## TASK GOAL:
Extract every line of the data below and reproduce each one verbatim, omitting nothing and changing nothing.

□ □ □ □ □

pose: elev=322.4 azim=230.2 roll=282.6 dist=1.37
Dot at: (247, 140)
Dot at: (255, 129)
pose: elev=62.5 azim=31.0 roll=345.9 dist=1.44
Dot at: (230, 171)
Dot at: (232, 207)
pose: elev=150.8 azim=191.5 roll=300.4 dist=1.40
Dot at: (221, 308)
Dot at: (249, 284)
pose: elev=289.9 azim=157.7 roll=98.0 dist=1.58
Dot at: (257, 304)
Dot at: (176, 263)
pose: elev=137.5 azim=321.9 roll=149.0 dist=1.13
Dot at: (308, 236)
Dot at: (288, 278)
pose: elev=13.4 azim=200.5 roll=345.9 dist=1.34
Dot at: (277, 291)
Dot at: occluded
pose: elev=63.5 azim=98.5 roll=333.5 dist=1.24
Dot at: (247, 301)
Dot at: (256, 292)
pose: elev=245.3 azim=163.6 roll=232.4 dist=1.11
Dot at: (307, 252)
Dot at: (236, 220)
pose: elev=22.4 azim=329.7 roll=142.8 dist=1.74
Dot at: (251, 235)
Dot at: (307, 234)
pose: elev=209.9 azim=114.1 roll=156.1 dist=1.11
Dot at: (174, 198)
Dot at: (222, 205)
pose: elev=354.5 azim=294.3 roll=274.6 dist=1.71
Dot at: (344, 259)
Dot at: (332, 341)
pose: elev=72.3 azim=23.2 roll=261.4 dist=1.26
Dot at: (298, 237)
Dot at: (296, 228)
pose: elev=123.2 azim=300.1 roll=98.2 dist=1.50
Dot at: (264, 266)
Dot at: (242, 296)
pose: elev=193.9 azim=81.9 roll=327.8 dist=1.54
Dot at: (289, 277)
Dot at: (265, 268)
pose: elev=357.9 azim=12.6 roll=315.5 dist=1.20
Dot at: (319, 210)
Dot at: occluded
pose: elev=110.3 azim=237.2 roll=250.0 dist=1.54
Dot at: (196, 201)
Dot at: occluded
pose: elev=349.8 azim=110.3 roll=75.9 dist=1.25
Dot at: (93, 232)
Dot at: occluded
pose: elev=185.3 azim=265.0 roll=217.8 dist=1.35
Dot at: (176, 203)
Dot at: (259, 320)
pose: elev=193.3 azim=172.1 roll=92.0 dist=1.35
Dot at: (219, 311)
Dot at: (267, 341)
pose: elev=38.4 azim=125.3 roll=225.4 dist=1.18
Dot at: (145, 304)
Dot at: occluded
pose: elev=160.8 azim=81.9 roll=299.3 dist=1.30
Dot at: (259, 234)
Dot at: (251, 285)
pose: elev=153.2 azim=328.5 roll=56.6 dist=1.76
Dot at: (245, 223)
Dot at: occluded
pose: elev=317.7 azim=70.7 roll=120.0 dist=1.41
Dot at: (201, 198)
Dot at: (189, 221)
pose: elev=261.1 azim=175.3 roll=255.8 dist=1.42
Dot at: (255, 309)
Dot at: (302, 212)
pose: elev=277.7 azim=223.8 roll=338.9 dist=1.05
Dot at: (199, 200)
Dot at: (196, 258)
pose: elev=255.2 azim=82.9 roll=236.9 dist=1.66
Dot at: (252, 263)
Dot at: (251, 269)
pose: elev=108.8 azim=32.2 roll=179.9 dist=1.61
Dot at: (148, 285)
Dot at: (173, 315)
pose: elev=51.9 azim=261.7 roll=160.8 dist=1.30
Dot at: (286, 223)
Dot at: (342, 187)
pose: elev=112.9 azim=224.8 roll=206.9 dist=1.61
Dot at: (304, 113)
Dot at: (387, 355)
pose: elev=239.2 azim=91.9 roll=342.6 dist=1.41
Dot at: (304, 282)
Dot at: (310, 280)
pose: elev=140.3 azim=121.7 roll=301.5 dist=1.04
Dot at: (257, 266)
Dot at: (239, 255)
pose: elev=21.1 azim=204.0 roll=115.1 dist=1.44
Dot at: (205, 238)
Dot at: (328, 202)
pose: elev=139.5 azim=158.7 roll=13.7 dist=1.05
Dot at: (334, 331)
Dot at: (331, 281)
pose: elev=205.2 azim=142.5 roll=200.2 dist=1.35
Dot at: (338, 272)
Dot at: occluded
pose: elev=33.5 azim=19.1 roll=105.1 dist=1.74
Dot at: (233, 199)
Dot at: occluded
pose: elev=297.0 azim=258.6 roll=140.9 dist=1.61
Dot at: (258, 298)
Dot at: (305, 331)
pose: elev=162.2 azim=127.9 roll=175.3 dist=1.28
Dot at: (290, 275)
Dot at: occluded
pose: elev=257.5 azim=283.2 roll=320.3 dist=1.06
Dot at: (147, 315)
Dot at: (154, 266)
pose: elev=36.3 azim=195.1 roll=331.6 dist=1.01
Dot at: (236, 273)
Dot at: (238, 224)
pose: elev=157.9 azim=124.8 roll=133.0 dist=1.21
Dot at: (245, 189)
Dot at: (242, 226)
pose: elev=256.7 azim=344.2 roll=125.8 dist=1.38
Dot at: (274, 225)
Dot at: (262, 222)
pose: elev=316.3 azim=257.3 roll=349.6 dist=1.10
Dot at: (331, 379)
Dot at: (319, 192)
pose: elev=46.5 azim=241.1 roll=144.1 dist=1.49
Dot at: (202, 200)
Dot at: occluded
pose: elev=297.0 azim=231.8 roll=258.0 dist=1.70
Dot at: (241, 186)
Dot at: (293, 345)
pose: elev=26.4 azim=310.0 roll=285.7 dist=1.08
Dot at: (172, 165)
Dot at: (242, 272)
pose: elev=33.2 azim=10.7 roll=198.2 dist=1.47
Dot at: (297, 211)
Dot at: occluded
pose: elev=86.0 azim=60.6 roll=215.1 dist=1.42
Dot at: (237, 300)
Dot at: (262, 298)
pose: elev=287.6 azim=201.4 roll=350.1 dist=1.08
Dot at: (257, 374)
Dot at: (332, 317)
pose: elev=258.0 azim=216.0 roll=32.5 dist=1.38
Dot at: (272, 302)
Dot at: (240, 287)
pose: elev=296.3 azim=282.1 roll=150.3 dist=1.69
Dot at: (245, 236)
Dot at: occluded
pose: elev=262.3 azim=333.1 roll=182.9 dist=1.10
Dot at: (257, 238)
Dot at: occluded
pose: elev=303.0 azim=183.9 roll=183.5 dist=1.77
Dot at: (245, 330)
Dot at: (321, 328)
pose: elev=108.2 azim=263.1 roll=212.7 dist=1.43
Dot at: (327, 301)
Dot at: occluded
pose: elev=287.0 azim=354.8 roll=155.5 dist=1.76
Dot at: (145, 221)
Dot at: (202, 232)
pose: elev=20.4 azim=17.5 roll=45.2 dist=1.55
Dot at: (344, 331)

□ □ □ □ □

## ANSWER:
pose: elev=322.4 azim=230.2 roll=282.6 dist=1.37
Dot at: (247, 140)
Dot at: (255, 129)
pose: elev=62.5 azim=31.0 roll=345.9 dist=1.44
Dot at: (230, 171)
Dot at: (232, 207)
pose: elev=150.8 azim=191.5 roll=300.4 dist=1.40
Dot at: (221, 308)
Dot at: (249, 284)
pose: elev=289.9 azim=157.7 roll=98.0 dist=1.58
Dot at: (257, 304)
Dot at: (176, 263)
pose: elev=137.5 azim=321.9 roll=149.0 dist=1.13
Dot at: (308, 236)
Dot at: (288, 278)
pose: elev=13.4 azim=200.5 roll=345.9 dist=1.34
Dot at: (277, 291)
Dot at: occluded
pose: elev=63.5 azim=98.5 roll=333.5 dist=1.24
Dot at: (247, 301)
Dot at: (256, 292)
pose: elev=245.3 azim=163.6 roll=232.4 dist=1.11
Dot at: (307, 252)
Dot at: (236, 220)
pose: elev=22.4 azim=329.7 roll=142.8 dist=1.74
Dot at: (251, 235)
Dot at: (307, 234)
pose: elev=209.9 azim=114.1 roll=156.1 dist=1.11
Dot at: (174, 198)
Dot at: (222, 205)
pose: elev=354.5 azim=294.3 roll=274.6 dist=1.71
Dot at: (344, 259)
Dot at: (332, 341)
pose: elev=72.3 azim=23.2 roll=261.4 dist=1.26
Dot at: (298, 237)
Dot at: (296, 228)
pose: elev=123.2 azim=300.1 roll=98.2 dist=1.50
Dot at: (264, 266)
Dot at: (242, 296)
pose: elev=193.9 azim=81.9 roll=327.8 dist=1.54
Dot at: (289, 277)
Dot at: (265, 268)
pose: elev=357.9 azim=12.6 roll=315.5 dist=1.20
Dot at: (319, 210)
Dot at: occluded
pose: elev=110.3 azim=237.2 roll=250.0 dist=1.54
Dot at: (196, 201)
Dot at: occluded
pose: elev=349.8 azim=110.3 roll=75.9 dist=1.25
Dot at: (93, 232)
Dot at: occluded
pose: elev=185.3 azim=265.0 roll=217.8 dist=1.35
Dot at: (176, 203)
Dot at: (259, 320)
pose: elev=193.3 azim=172.1 roll=92.0 dist=1.35
Dot at: (219, 311)
Dot at: (267, 341)
pose: elev=38.4 azim=125.3 roll=225.4 dist=1.18
Dot at: (145, 304)
Dot at: occluded
pose: elev=160.8 azim=81.9 roll=299.3 dist=1.30
Dot at: (259, 234)
Dot at: (251, 285)
pose: elev=153.2 azim=328.5 roll=56.6 dist=1.76
Dot at: (245, 223)
Dot at: occluded
pose: elev=317.7 azim=70.7 roll=120.0 dist=1.41
Dot at: (201, 198)
Dot at: (189, 221)
pose: elev=261.1 azim=175.3 roll=255.8 dist=1.42
Dot at: (255, 309)
Dot at: (302, 212)
pose: elev=277.7 azim=223.8 roll=338.9 dist=1.05
Dot at: (199, 200)
Dot at: (196, 258)
pose: elev=255.2 azim=82.9 roll=236.9 dist=1.66
Dot at: (252, 263)
Dot at: (251, 269)
pose: elev=108.8 azim=32.2 roll=179.9 dist=1.61
Dot at: (148, 285)
Dot at: (173, 315)
pose: elev=51.9 azim=261.7 roll=160.8 dist=1.30
Dot at: (286, 223)
Dot at: (342, 187)
pose: elev=112.9 azim=224.8 roll=206.9 dist=1.61
Dot at: (304, 113)
Dot at: (387, 355)
pose: elev=239.2 azim=91.9 roll=342.6 dist=1.41
Dot at: (304, 282)
Dot at: (310, 280)
pose: elev=140.3 azim=121.7 roll=301.5 dist=1.04
Dot at: (257, 266)
Dot at: (239, 255)
pose: elev=21.1 azim=204.0 roll=115.1 dist=1.44
Dot at: (205, 238)
Dot at: (328, 202)
pose: elev=139.5 azim=158.7 roll=13.7 dist=1.05
Dot at: (334, 331)
Dot at: (331, 281)
pose: elev=205.2 azim=142.5 roll=200.2 dist=1.35
Dot at: (338, 272)
Dot at: occluded
pose: elev=33.5 azim=19.1 roll=105.1 dist=1.74
Dot at: (233, 199)
Dot at: occluded
pose: elev=297.0 azim=258.6 roll=140.9 dist=1.61
Dot at: (258, 298)
Dot at: (305, 331)
pose: elev=162.2 azim=127.9 roll=175.3 dist=1.28
Dot at: (290, 275)
Dot at: occluded
pose: elev=257.5 azim=283.2 roll=320.3 dist=1.06
Dot at: (147, 315)
Dot at: (154, 266)
pose: elev=36.3 azim=195.1 roll=331.6 dist=1.01
Dot at: (236, 273)
Dot at: (238, 224)
pose: elev=157.9 azim=124.8 roll=133.0 dist=1.21
Dot at: (245, 189)
Dot at: (242, 226)
pose: elev=256.7 azim=344.2 roll=125.8 dist=1.38
Dot at: (274, 225)
Dot at: (262, 222)
pose: elev=316.3 azim=257.3 roll=349.6 dist=1.10
Dot at: (331, 379)
Dot at: (319, 192)
pose: elev=46.5 azim=241.1 roll=144.1 dist=1.49
Dot at: (202, 200)
Dot at: occluded
pose: elev=297.0 azim=231.8 roll=258.0 dist=1.70
Dot at: (241, 186)
Dot at: (293, 345)
pose: elev=26.4 azim=310.0 roll=285.7 dist=1.08
Dot at: (172, 165)
Dot at: (242, 272)
pose: elev=33.2 azim=10.7 roll=198.2 dist=1.47
Dot at: (297, 211)
Dot at: occluded
pose: elev=86.0 azim=60.6 roll=215.1 dist=1.42
Dot at: (237, 300)
Dot at: (262, 298)
pose: elev=287.6 azim=201.4 roll=350.1 dist=1.08
Dot at: (257, 374)
Dot at: (332, 317)
pose: elev=258.0 azim=216.0 roll=32.5 dist=1.38
Dot at: (272, 302)
Dot at: (240, 287)
pose: elev=296.3 azim=282.1 roll=150.3 dist=1.69
Dot at: (245, 236)
Dot at: occluded
pose: elev=262.3 azim=333.1 roll=182.9 dist=1.10
Dot at: (257, 238)
Dot at: occluded
pose: elev=303.0 azim=183.9 roll=183.5 dist=1.77
Dot at: (245, 330)
Dot at: (321, 328)
pose: elev=108.2 azim=263.1 roll=212.7 dist=1.43
Dot at: (327, 301)
Dot at: occluded
pose: elev=287.0 azim=354.8 roll=155.5 dist=1.76
Dot at: (145, 221)
Dot at: (202, 232)
pose: elev=20.4 azim=17.5 roll=45.2 dist=1.55
Dot at: (344, 331)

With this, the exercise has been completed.